## Required action
Translate this sentence from the Visual Basic forum thread below into Spanish: "I need help getting frmNext to show up and frmInput to close down."

# Visual Basic HELP



## dcf-joe (Mar 5, 2008)

I use VB 2008 Express Edition, and I cannot get my multiple form application to work correctly. I am trying to get frmNext to show up after frmInput is done. So, in frmInput's button click event, I type in strName = TextBox1.Text, frmNext.Show(), and Unload frmInput. Unload does not work in vb 2008 anymore I guess, because it gave me an error. So, I typed in Me.Close(), which closes the application altogether. So, I decided to go into frmNext's form load event and type in Me.Text = strName and frmInput.Close(), which causes the entire program to close. I need help getting frmNext to show up and frmInput to close down.


----------



## ShadowFold (Mar 5, 2008)

Ah im not that great yet but could you post the whole code? I could probly help ive been using it for a few years now.

## Source data
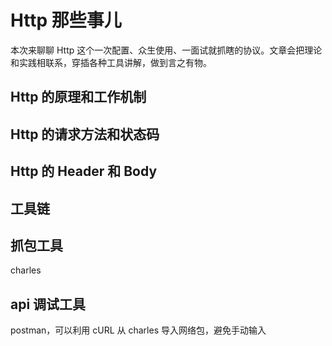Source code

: # Http 那些事儿
本次来聊聊 Http 这个一次配置、众生使用、一面试就抓瞎的协议。文章会把理论和实践相联系，穿插各种工具讲解，做到言之有物。
## Http 的原理和工作机制
## Http 的请求方法和状态码
## Http 的 Header 和 Body
## 工具链
## 抓包工具
charles
## api 调试工具
postman，可以利用 cURL 从 charles 导入网络包，避免手动输入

## Reply
Necesito ayuda para que frmNext aparezca y frmInput se cierre.